What to do:
In the passage on interviewer effects and network size, rewrite the span between "To compare the" and "length of interview.", inclusive, replacing "length of interview" with "interview duration".

Document passage:
In the analyses reported below, we included a set of sociodemographic variables: education, age, religion, number of children, being a member of a women’s group, and listening to the radio at least once per week that might also be associated with network size (Table 1). Education ranged from no formal schooling (71.4%) to some or all primary (18.4%), some or all middle (8.8%), and some or all secondary (1.4%). Age had four categories: less than 20 years (4.6%), 20–29 years (43.3%), 30–39 years (40.1%), and 40–49 years (12.0%). We used dummy variables for religion: Protestant (7.2%), Muslim (9.9%), traditional (7.5%), and no religion (12.9%). Number of children was measured as one (19.1%), two–three (29.2%), four–six (38.4%), and seven or more (13.3%). Some 63.4% reported belonging to a women’s group, and 49.9% reported listening to the radio once a week or more. Day of interview is the day from the start of interviewing when the interview took place (e.g., 5 = November 30).

Table 1.

Univariate Statistics for Length of Interview, Network Size, Day of Interview, and Sociodemographic Control Variables.

	Mean (Standard Deviation) or %
Length of interview (in minutes)	44.7 (42.2)
Network size	0.62 (0.89)
Named 0	60.2%
Named 1	22.3%
Named 2	12.5%
Named 3	5.0%
Day of interview	23 (14.0)
Religion
Catholic	62.5%
Protestant	7.20%
Muslim	9.80%
Traditional	7.50%
Nonreligious	12.9%
Age category
Less than 20 years	4.60%
20–29 years	43.30%
30–39 years	40.10%
40–49 years	12.00%
Education
None	71.40%
Completed primary	18.40%
Completed middle and above	10.20%
Parity
1 Child	19.10%
2–3 Children	29.20%
4–6 Children	38.40%
7+ Children	13.30%
Belong to women’s group	65.40%
Listen to radio 1+ times/week	49.90%

Analysis Plan

To test the hypothesis of whether later interviewers recorded smaller networks than earlier ones, we regressed network size on day of interview. Because the data were collected in nine CHPS areas, we used random effects regression specifying CHPS area as the random variable in the overall model only. We included the control variables in all models, but these did not substantially affect the estimates between network size and day of interview, so we report only the bivariate coefficients (adjusted tables available on request).

To compare the group and individual learning models, we regressed network size on day of interview separately by district and CHPS area and then by individual interviewer. Significant negative correlations between network size and day of interview by district or CHPS area suggest group learning whereas significant negative ones by individual suggest individual learning. Because our research question assumes that recording more names during the interview takes more time, we check this assumption by analyzing the relationship between network size and length of interview.

Results

Table 2 shows that overall there was no correlation between network size and day of interview (r = .04), which was unchanged when controlled for age, religious preference, education, number of children, belonging to a women’s group, and radio listenership. When a random effects model was used, however, with CHPS area as the random variable, the correlation was negative and significant. This suggests differences by CHPS area. By district, the correlation between size and time was negative for two districts (one, r = −.21, p < .01 and two, r = −.13, p < .01); but not the other. The overall Spearman rank order correlation between length and day of interview was .057 (p < .05), indicating that later interviews were longer.

Supplied entries:
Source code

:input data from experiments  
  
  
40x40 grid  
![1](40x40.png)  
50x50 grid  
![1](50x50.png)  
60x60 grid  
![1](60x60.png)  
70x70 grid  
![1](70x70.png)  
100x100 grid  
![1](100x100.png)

Task solution:
To compare the group and individual learning models, we regressed network size on day of interview separately by district and CHPS area and then by individual interviewer. Significant negative correlations between network size and day of interview by district or CHPS area suggest group learning whereas significant negative ones by individual suggest individual learning. Because our research question assumes that recording more names during the interview takes more time, we check this assumption by analyzing the relationship between network size and interview duration.